Here, forecasters are more optimistic. Again, there is a wide variation between forecasts, but in each and every one of them the share of electric vehicles on the world’s roads in 2040 is a lot higher than the meagre 1 percent of the global car fleet EVs constitute today.
Related: Gas Prices Languish As Storage Falls To Near-Record Lows

Government policy will be the key, as U.S. progress toward 30% wind and solar shows how policy steers the power mix that EVs ultimately depend on. Bans of internal combustion engines will go a long way toward boosting EV adoption, which is why some forecasters expect electric cars to come to account for more than 50 percent of cars on the road in 2040. Others, however, are more guarded in their forecasts, seeing their share of the global fleet at between 16 percent and a little over 40 percent.

Many pin their hopes for a less emission-intensive future on electric cars. Indeed, as the number of EVs rises, they displace ICE vehicles and, respectively, the emission-causing oil that fuels for ICE cars are made from.  It should be a no brainer that the more EVs we drive, the less emissions we produce. Unfortunately, this is not necessarily the case: China is the world’s biggest EV market, and its solar PV expansion has been rapid, it has the most EVs—including passenger cars and buses—but it is also one of the biggest emitters.

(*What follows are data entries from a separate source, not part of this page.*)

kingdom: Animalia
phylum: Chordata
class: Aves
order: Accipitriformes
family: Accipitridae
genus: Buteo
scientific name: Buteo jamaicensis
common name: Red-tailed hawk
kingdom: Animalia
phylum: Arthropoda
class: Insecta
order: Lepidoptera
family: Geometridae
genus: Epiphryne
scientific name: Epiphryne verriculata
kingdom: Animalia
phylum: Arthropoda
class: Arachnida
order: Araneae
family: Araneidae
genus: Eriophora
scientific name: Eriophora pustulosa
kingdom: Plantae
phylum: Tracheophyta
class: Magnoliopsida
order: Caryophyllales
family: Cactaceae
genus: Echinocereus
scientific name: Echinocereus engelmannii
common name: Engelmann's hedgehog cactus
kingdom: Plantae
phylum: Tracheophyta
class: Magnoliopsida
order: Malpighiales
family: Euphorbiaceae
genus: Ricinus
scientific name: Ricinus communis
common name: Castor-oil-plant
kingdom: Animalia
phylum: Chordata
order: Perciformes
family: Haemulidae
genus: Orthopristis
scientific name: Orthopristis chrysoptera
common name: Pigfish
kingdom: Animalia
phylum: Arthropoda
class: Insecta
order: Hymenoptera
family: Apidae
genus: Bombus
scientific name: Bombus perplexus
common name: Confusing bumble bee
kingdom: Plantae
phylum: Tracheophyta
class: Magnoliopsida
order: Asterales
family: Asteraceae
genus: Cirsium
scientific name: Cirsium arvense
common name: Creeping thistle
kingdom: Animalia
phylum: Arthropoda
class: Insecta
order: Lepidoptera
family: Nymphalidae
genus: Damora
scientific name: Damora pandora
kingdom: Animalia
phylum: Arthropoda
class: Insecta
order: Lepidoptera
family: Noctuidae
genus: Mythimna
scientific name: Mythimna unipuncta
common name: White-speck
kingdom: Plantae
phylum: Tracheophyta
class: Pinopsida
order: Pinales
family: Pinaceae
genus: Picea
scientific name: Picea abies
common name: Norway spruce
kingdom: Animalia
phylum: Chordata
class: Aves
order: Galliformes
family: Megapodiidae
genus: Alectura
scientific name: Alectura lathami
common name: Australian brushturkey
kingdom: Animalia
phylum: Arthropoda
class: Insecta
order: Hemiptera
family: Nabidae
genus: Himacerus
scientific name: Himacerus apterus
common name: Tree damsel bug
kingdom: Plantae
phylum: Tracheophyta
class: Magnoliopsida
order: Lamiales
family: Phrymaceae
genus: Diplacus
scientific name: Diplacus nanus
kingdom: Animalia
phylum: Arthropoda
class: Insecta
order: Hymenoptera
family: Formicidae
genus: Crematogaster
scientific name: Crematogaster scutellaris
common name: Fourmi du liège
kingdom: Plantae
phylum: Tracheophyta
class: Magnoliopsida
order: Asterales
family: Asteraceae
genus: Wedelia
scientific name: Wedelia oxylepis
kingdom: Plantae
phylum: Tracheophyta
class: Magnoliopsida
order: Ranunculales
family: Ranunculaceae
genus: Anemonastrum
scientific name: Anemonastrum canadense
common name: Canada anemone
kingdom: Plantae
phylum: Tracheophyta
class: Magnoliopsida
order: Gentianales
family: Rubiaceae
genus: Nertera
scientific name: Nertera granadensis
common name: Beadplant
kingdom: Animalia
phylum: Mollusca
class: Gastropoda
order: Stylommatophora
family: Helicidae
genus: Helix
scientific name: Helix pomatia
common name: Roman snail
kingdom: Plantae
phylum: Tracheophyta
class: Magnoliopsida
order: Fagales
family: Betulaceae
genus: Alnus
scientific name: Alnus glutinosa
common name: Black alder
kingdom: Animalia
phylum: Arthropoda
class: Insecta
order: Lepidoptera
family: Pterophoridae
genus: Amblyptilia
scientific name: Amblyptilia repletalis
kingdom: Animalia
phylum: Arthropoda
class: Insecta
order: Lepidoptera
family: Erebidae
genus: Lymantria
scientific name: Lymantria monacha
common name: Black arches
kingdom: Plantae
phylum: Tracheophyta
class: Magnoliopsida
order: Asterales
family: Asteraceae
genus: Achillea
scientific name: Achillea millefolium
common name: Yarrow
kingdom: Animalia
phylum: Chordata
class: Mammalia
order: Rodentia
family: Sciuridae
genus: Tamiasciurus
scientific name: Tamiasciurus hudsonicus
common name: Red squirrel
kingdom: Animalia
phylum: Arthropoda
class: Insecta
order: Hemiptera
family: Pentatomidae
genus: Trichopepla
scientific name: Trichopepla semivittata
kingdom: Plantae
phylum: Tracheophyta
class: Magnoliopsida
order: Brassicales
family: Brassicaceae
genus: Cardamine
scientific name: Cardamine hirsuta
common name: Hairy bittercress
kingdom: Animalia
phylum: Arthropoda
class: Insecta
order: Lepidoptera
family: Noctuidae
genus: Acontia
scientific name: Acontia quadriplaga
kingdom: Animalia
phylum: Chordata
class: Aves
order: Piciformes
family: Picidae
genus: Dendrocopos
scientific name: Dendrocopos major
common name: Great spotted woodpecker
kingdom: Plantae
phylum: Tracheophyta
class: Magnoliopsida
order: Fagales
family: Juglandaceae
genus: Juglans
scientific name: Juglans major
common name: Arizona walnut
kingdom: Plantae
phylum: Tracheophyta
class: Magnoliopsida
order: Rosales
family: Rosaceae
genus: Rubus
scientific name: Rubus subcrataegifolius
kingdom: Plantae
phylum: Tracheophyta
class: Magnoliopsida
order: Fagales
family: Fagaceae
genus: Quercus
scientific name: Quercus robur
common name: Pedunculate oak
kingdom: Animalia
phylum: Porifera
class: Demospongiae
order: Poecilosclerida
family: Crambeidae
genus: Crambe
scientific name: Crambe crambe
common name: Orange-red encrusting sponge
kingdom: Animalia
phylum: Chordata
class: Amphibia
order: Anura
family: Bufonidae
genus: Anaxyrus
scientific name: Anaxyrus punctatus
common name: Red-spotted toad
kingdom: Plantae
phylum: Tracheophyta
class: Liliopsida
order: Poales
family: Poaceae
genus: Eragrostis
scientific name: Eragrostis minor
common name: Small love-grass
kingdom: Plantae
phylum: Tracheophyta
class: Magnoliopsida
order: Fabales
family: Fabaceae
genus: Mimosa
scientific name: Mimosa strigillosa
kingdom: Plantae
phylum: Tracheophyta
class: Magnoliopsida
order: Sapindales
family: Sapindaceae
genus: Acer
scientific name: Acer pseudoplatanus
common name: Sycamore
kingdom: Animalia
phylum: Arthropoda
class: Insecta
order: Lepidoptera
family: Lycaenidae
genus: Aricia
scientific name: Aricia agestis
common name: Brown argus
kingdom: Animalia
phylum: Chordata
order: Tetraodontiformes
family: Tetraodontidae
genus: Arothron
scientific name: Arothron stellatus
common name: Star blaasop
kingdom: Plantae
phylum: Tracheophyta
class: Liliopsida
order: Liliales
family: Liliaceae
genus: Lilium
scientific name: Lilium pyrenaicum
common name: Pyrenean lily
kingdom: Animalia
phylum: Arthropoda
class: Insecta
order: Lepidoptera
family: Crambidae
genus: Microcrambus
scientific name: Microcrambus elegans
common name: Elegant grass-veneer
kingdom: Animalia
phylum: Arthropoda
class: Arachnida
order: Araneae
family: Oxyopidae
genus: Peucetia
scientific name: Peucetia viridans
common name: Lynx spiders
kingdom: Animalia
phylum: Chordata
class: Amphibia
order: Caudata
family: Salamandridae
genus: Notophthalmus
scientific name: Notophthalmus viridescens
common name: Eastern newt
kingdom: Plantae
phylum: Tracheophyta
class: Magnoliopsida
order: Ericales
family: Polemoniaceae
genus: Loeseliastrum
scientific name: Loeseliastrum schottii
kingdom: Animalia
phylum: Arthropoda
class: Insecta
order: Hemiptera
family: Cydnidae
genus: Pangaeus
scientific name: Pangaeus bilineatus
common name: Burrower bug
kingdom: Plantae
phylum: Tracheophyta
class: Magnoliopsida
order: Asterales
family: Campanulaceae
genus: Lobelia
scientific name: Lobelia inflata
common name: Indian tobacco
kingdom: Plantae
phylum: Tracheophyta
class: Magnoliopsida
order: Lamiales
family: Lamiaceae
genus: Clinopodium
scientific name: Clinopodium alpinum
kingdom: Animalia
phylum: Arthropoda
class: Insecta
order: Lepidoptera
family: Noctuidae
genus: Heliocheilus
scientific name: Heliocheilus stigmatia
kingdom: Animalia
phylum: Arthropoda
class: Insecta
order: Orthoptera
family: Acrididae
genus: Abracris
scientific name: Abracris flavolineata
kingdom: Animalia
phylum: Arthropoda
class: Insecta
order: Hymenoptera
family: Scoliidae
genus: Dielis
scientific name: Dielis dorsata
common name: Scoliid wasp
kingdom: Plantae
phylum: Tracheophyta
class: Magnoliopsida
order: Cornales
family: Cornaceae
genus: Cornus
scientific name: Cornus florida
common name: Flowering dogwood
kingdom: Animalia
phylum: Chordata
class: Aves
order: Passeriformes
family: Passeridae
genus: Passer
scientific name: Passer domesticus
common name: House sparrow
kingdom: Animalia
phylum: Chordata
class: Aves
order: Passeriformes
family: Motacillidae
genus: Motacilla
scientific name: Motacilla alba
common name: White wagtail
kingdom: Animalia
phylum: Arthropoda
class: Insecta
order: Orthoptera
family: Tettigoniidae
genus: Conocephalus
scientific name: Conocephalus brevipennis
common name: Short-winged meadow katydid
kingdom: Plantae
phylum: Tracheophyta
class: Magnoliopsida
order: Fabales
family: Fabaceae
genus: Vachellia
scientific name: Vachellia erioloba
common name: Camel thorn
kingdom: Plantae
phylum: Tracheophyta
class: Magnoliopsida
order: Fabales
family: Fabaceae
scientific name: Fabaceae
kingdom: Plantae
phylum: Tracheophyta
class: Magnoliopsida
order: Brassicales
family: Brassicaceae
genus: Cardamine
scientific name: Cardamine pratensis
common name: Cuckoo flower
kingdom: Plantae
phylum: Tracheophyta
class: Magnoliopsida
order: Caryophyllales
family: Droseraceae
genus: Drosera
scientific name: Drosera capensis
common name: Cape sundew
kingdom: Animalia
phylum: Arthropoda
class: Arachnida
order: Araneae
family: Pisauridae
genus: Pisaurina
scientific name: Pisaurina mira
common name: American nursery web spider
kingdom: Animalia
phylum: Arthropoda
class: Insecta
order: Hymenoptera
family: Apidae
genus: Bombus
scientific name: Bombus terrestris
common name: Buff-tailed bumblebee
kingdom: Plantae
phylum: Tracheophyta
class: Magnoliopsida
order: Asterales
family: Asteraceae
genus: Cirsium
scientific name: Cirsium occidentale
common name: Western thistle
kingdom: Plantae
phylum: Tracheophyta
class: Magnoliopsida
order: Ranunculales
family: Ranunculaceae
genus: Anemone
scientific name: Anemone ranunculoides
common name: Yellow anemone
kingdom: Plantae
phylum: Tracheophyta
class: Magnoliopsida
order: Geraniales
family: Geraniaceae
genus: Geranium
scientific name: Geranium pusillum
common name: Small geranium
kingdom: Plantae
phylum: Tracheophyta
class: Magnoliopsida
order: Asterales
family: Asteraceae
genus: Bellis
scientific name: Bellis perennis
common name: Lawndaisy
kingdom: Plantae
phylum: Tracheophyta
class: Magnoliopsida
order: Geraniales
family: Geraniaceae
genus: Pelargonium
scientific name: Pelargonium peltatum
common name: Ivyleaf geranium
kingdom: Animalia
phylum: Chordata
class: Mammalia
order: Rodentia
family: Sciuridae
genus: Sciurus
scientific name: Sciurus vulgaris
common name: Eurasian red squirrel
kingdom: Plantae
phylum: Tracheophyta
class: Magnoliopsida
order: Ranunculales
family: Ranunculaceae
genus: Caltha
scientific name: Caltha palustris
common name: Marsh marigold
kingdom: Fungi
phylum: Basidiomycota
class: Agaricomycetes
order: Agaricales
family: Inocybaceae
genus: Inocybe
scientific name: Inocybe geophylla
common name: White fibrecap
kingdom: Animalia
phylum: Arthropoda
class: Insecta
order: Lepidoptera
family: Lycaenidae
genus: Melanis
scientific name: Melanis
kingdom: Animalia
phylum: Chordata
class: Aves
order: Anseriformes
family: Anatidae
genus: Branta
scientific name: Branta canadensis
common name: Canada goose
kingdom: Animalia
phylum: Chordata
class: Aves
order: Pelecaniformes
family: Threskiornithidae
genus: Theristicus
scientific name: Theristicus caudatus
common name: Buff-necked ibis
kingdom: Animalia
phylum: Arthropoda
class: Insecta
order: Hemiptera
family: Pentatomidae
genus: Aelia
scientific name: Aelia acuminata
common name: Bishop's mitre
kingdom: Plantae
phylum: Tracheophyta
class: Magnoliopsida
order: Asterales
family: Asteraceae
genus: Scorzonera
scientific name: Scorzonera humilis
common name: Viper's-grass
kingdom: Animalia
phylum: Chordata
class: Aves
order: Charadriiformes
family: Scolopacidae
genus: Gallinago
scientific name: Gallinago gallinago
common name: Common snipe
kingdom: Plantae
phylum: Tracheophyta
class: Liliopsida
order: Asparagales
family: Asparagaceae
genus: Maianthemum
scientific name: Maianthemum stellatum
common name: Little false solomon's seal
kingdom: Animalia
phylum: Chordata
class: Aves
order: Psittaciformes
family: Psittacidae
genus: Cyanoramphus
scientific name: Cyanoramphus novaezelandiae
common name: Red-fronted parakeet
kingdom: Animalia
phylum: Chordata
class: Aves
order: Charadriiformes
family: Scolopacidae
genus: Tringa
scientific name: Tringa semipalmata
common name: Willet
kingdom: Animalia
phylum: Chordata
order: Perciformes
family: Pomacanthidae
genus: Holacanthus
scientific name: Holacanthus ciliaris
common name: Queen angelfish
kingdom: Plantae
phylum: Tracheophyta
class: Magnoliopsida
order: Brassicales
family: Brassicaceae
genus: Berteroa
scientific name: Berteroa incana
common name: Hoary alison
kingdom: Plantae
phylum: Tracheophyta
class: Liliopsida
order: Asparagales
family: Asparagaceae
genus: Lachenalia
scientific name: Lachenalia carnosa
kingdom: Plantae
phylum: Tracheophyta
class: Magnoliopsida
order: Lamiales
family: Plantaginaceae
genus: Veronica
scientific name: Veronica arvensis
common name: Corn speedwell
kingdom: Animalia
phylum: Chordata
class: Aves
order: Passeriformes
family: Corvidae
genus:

Still, by 2040, if the more optimistic forecasts come true, the world will be consuming less oil than it is consuming now: anywhere from 1.2 million bpd to 20 million bpd less, the latter case envisaging an all-electric global fleet in 2040. 


This Ain’t Your Daddy’s Oil

No, it ain’t. It’s your grandchildren’s oil, for good or for bad. The vision of an oil-free world where renewable power is both abundant and cheap enough to replace all the ways in which crude oil and natural gas are used will in 2040 still be just that--a vision, with practical U.S. grid constraints underscoring the challenges. Even the most optimistic energy scenarios for two decades from now see them as the dominant source of energy, with forecasts ranging between 60 percent and 79 percent. While these extremes are both below the over-80 percent share fossil fuels have in the world’s energy mix, they are well above 50 percent, and in the U.S. renewables are projected to reach about one-fourth of electricity soon, even as fossil fuels remain foundational.

Still, there is good news. Fuel efficiency alone will reduce oil demand significantly by 2040. In fact, according to the IEA, demand will plateau at a little over 100 million bpd by the mid-2030s. Combined with the influx of EVs many expect, the world of 20 years from now may indeed be consuming a lot less oil than the world of today. It will, however, likely consume a lot more natural gas. There is simply no way around fossil fuels, not yet. Unless a miracle of politics happens (complete with a ripple effect that will cost millions of people their jobs) in 2040 we will be as dependent on oil and gas as we are but we will hopefully breathe cleaner air.